Saat situasi dianggap lengah, pelaku merusak akses belakang konter dan mengambil 14 unit iPhone dengan berbagai tipe dari etalase.
Barang curian dijual satu per satu
Setelah membawa kabur ponsel, FM tidak langsung menjual seluruh barang. Ia memilih memasarkan iPhone satu per satu melalui marketplace agar tidak menimbulkan kecurigaan.
Polisi juga menemukan satu unit iPhone yang belum sempat dijual saat pengembangan penyidikan di tempat kos pelaku di wilayah Gedangan, Sidoarjo. Menurut pengakuan tersangka, ponsel itu disimpan untuk dipakai sendiri.
Dari lokasi yang sama, penyidik turut menyita kotak kemasan iPhone, helm yang dikenakan saat beraksi, rekaman CCTV, dan sisa uang hasil penjualan barang curian.

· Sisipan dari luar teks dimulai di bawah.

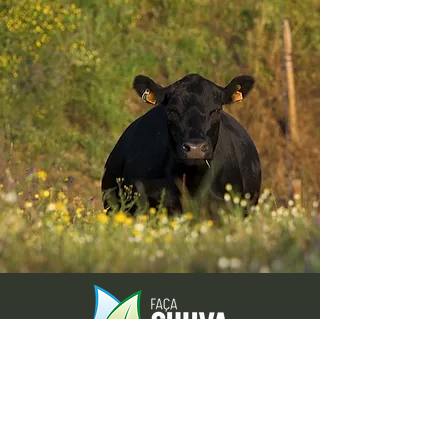
Envie-nos ideias ou sugestões de
novas reportagens através dos nossos
contactos ou pelo formulário.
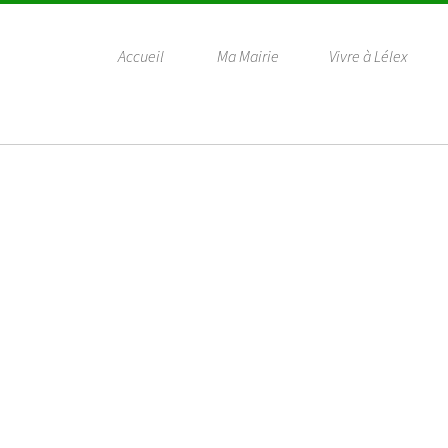
Accueil
Ma Mairie
Vivre à Lélex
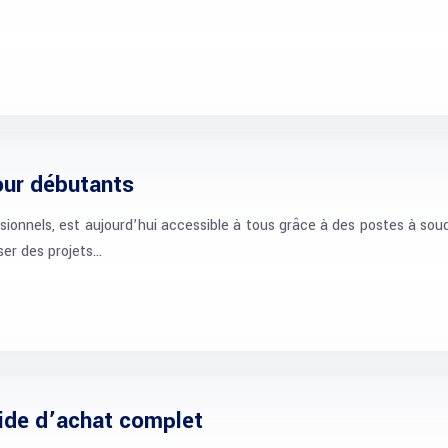
our débutants
ionnels, est aujourd’hui accessible à tous grâce à des postes à soude
ser des projets…
uide d’achat complet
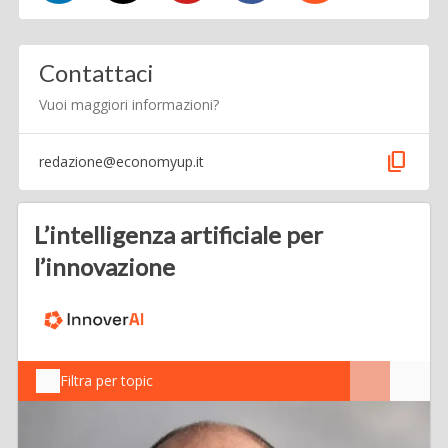
Contattaci
Vuoi maggiori informazioni?
content_copy
redazione@economyup.it
L’intelligenza artificiale per
l’innovazione
Filtra per topic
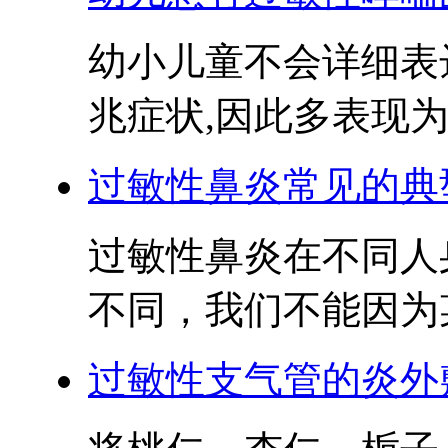
幼小儿童不会详细表
兆症状,因此多表现为起
过敏性鼻炎常见的典
过敏性鼻炎在不同人
不同，我们不能因为某
过敏性支气管的炎外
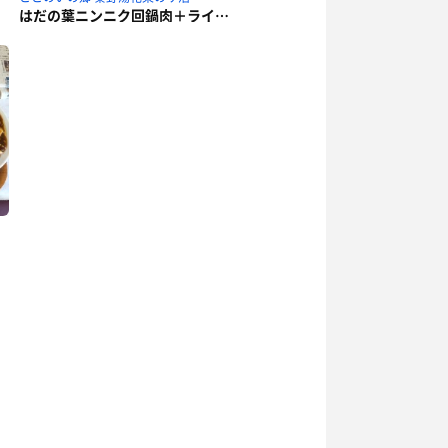
はだの葉ニンニク回鍋肉＋ライスセット＋焼き餃子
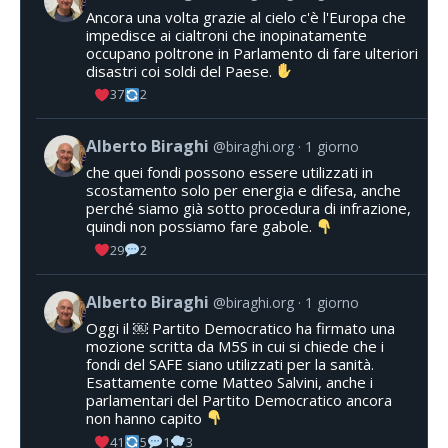
Ancora una volta grazie al cielo c'è l'Europa che
impedisce ai cialtroni che inopinatamente
occupano poltrone in Parlamento di fare ulteriori
disastri coi soldi del Paese.
37
2
Alberto Biraghi
@biraghi.org
1 giorno
che quei fondi possono essere utilizzati in
scostamento solo per energia e difesa, anche
perché siamo già sotto procedura di infrazione,
quindi non possiamo fare gabole.
29
2
Alberto Biraghi
@biraghi.org
1 giorno
Oggi il ￼ Partito Democratico ha firmato una
mozione scritta da M5S in cui si chiede che i
fondi del SAFE siano utilizzati per la sanità.
Esattamente come Matteo Salvini, anche i
parlamentari del Partito Democratico ancora
non hanno capito
41
5
1
3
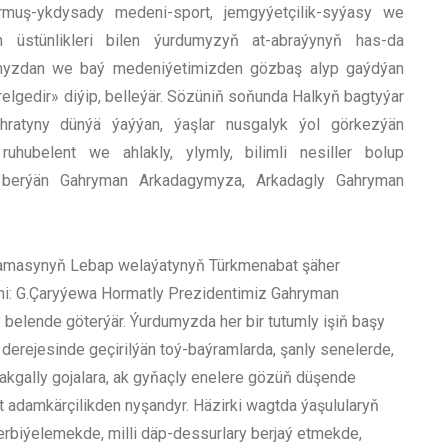
rmuş-ykdysady medeni-sport, jemgyýetçilik-syýasy we
an üstünlikleri bilen ýurdumyzyň at-abraýynyň has-da
hymyzdan we baý medeniýetimizden gözbaş alyp gaýdýan
relgedir» diýip, belleýär. Sözüniň soňunda Halkyň bagtyýar
ratyny dünýä ýaýýan, ýaşlar nusgalyk ýol görkezýän
uhubelent we ahlakly, ylymly, bilimli nesiller bolup
ip berýän Gahryman Arkadagymyza, Arkadagly Gahryman
ramasynyň Lebap welaýatynyň Türkmenabat şäher
ni: G.Çaryýewa Hormatly Prezidentimiz Gahryman
belende göterýär. Ýurdumyzda her bir tutumly işiň başy
 derejesinde geçirilýän toý-baýramlarda, şanly senelerde,
akgally gojalara, ak gyňaçly enelere gözüň düşende
nt adamkärçilikden nyşandyr. Häzirki wagtda ýaşulularyň
terbiýelemekde, milli däp-dessurlary berjaý etmekde,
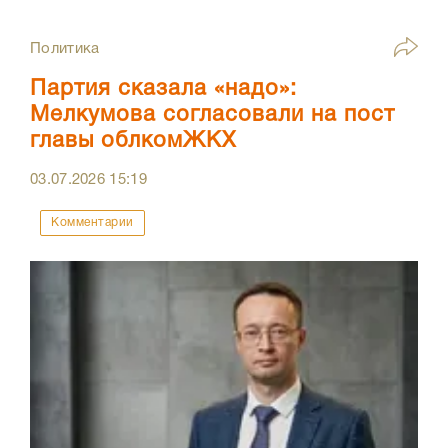
Политика
Партия сказала «надо»:
Мелкумова согласовали на пост
главы облкомЖКХ
03.07.2026
15:19
Комментарии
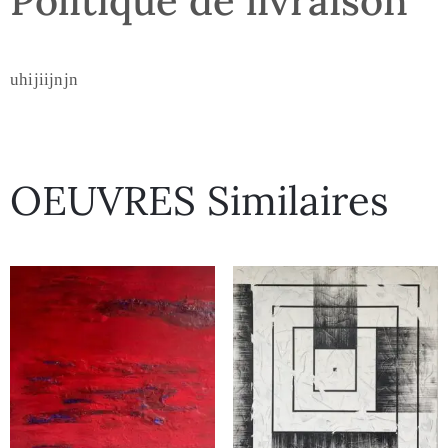
Politique de livraison
uhijiijnjn
OEUVRES Similaires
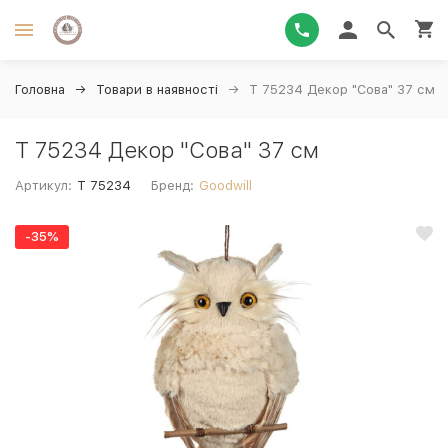
Головна
Товари в наявності
T 75234 Декор "Сова" 37 см
T 75234 Декор "Сова" 37 см
Артикул:
T 75234
Бренд:
Goodwill
-35%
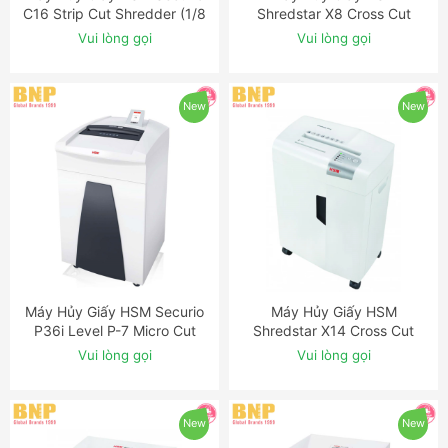
C16 Strip Cut Shredder (1/8
Shredstar X8 Cross Cut
inch)
Shredder
Vui lòng gọi
Vui lòng gọi
New
New
Máy Hủy Giấy HSM Securio
Máy Hủy Giấy HSM
ĐẶT NGAY
ĐẶT NGAY
P36i Level P-7 Micro Cut
Shredstar X14 Cross Cut
Shredder with OMDD Slot
Shredder
Vui lòng gọi
Vui lòng gọi
New
New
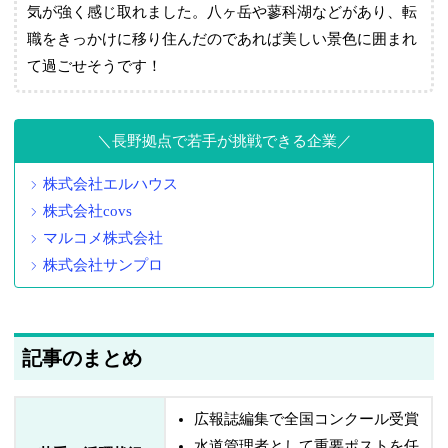
気が強く感じ取れました。八ヶ岳や蓼科湖などがあり、転
職をきっかけに移り住んだのであれば美しい景色に囲まれ
て過ごせそうです！
長野拠点で若手が挑戦できる企業
株式会社エルハウス
株式会社covs
マルコメ株式会社
株式会社サンプロ
記事のまとめ
広報誌編集で全国コンクール受賞
水道管理者として重要ポストを任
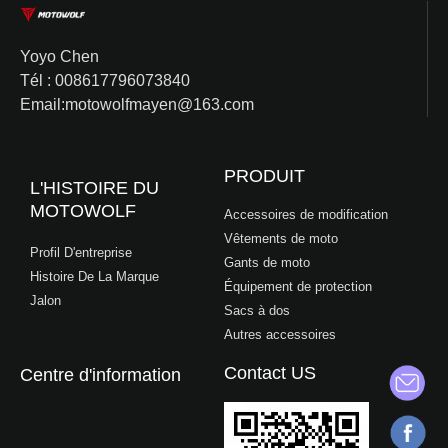
Yoyo Chen
Tél : 008617796073840
Email:motowolfmayen@163.com
PRODUIT
L'HISTOIRE DU
MOTOWOLF
Accessoires de modification
Vêtements de moto
Profil D'entreprise
Gants de moto
Histoire De La Marque
Équipement de protection
Jalon
Sacs à dos
Autres accessoires
Contact US
Centre d'information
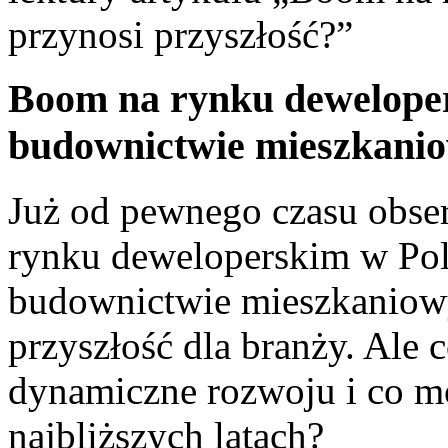
przynosi przyszłość?”
Boom na rynku deweloper
budownictwie mieszkani
Już od pewnego czasu ⁣obs
rynku deweloperskim w ​Pol
budownictwie‌ mieszkaniowy
przyszłość dla branży. ‍Ale c
dynamiczne ⁢rozwoju i ‍co m
najbliższych latach?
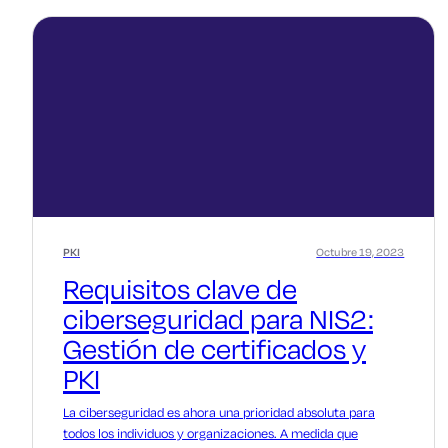
PKI
Octubre 19, 2023
Requisitos clave de
ciberseguridad para NIS2:
Gestión de certificados y
PKI
La ciberseguridad es ahora una prioridad absoluta para
todos los individuos y organizaciones. A medida que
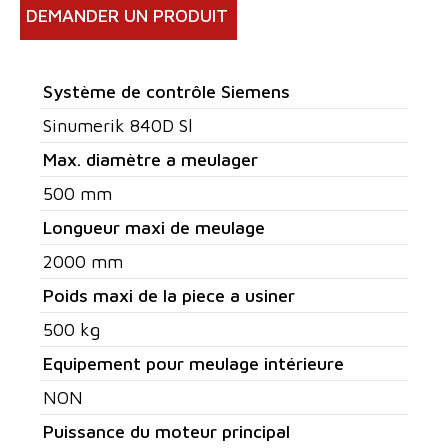
DEMANDER UN PRODUIT
Système de contrôle Siemens
Sinumerik 840D Sl
Max. diamètre a meulager
500 mm
Longueur maxi de meulage
2000 mm
Poids maxi de la piece a usiner
500 kg
Equipement pour meulage intérieure
NON
Puissance du moteur principal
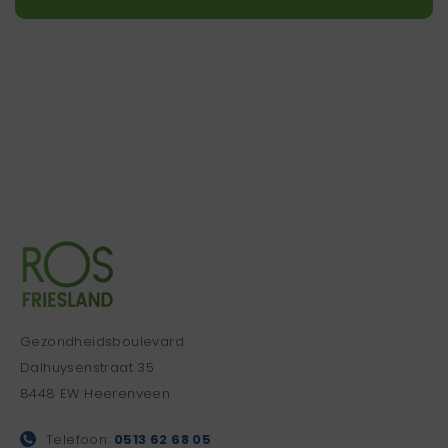
Gezondheidsboulevard
Dalhuysenstraat 35
8448 EW Heerenveen
Telefoon:
0513 62 68 05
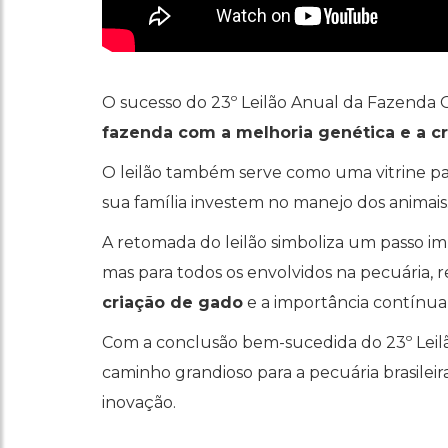
O sucesso do 23º Leilão Anual da Fazenda
fazenda com a melhoria genética e a cr
O leilão também serve como uma vitrine pa
sua família investem no manejo dos animais
A retomada do leilão simboliza um passo im
mas para todos os envolvidos na pecuária,
criação de gado
e a importância contínua d
Com a conclusão bem-sucedida do 23º Leil
caminho grandioso para a pecuária brasile
inovação.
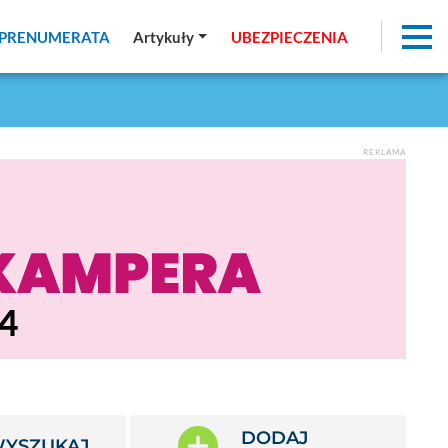
PRENUMERATA
PRENUMERATA
Artykuły
Artykuły
UBEZPIECZENIA
UBEZPIECZENIA
REKLAMA
DODAJ
YSZUKAJ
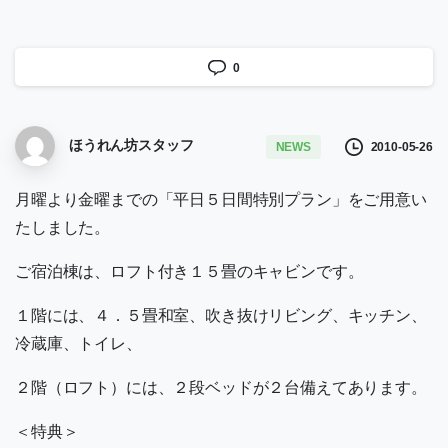
0
ほうれん坊スタッフ
2010-05-26
NEWS
月曜より金曜までの「平日５日間特別プラン」をご用意い
たしました。
ご宿泊棟は、ロフト付き１５畳のキャビンです。
１階には、４．５畳和室、吹き抜けリビング、キッチン、
冷蔵庫、トイレ、
２階（ロフト）には、２段ベッドが２台備えてあります。
＜特典＞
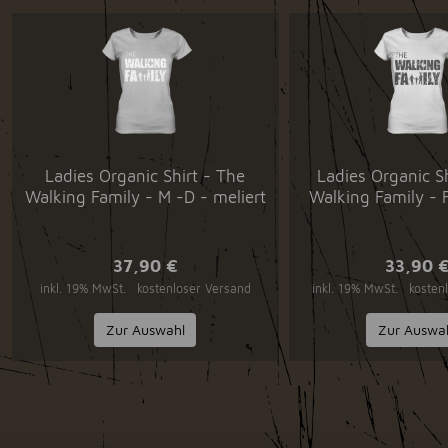
Ladies Organic Shirt - The
Ladies Organic S
Walking Family - M -D - meliert
Walking Family -
37,90 €
33,90 
inkl. 19% MwSt.
kostenloser Versand
inkl. 19% MwSt.
kosten
Zur Auswahl
Zur Auswa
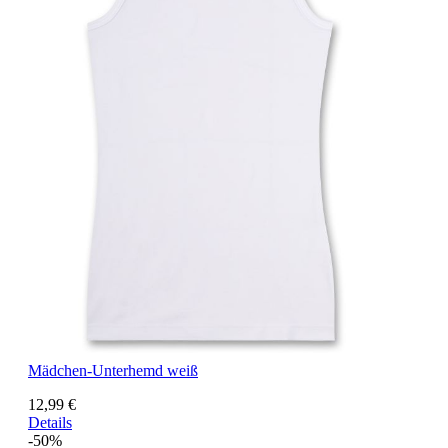
Mädchen-Unterhemd weiß
12,99 €
Details
-50%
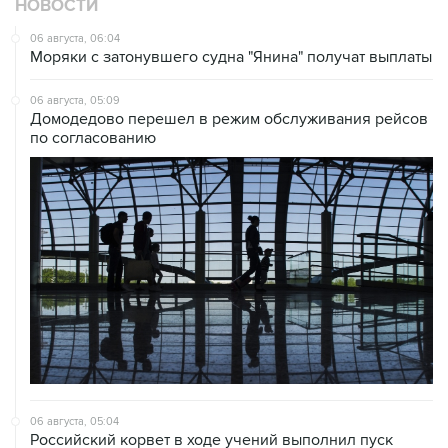
Моряки с затонувшего судна "Янина" получат выплаты
06 августа, 05:09
Домодедово перешел в режим обслуживания рейсов
по согласованию
06 августа, 05:04
Российский корвет в ходе учений выполнил пуск
крылатой ракеты из Авачинского залива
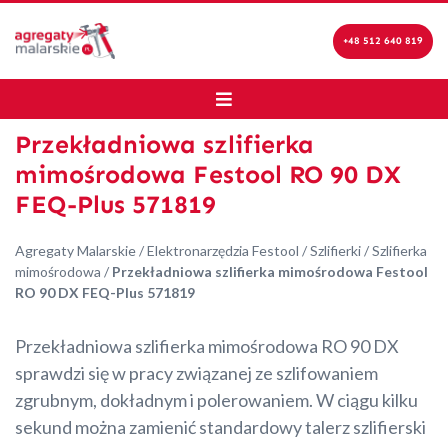
+48 512 640 819
Przekładniowa szlifierka
mimośrodowa Festool RO 90 DX
FEQ-Plus 571819
Agregaty Malarskie
/
Elektronarzędzia Festool
/
Szlifierki
/
Szlifierka
mimośrodowa
/
Przekładniowa szlifierka mimośrodowa Festool
RO 90 DX FEQ-Plus 571819
Przekładniowa szlifierka mimośrodowa RO 90 DX
sprawdzi się w pracy związanej ze szlifowaniem
zgrubnym, dokładnym i polerowaniem. W ciągu kilku
sekund można zamienić standardowy talerz szlifierski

Residivis dengan modus yang sama
Polisi menegaskan FM bukan pelaku baru. Ia pernah menjalani hukuman penjara dalam perkara pencurian dengan modus serupa beberapa tahun lalu.
Karena statusnya sebagai residivis, penyidik kini mendalami kemungkinan keterlibatan FM dalam pembobolan konter lain. Polisi juga masih melacak keberadaan ponsel yang sudah terjual agar bisa dikembalikan kepada korban.
FM kini dijerat Pasal 477 Undang-Undang Nomor 1 Tahun 2023 tentang KUHP dengan ancaman hukuman maksimal tujuh tahun penjara. Polresta Malang Kota juga mengimbau pemilik usaha agar memperkuat keamanan toko, memasang CCTV yang memadai, dan segera melapor bila menemukan aktivitas mencurigakan.
| Fakta Utama | Detail | Keterangan |
|---|---|---|
| Pelaku | FM (31) | Residivis pencurian |
| Lokasi kejadian | Jalan Nusakambangan, Kelurahan Kasin, Kecamatan Klojen, Kota Malang | Konter ponsel |
| Barang digasak | 14 iPhone | Berbagai tipe |
| Motif | Judi online dan membayar utang | Diakui tersangka |
Polisi masih menelusuri ponsel yang sempat terjual dan membuka kemungkinan adanya lokasi pembobolan lain yang pernah dilakukan tersangka. Sementara itu, korban diminta terus memperkuat pengamanan karena kasus ini menunjukkan bahwa pelaku sempat mengamati toko sebelum beraksi.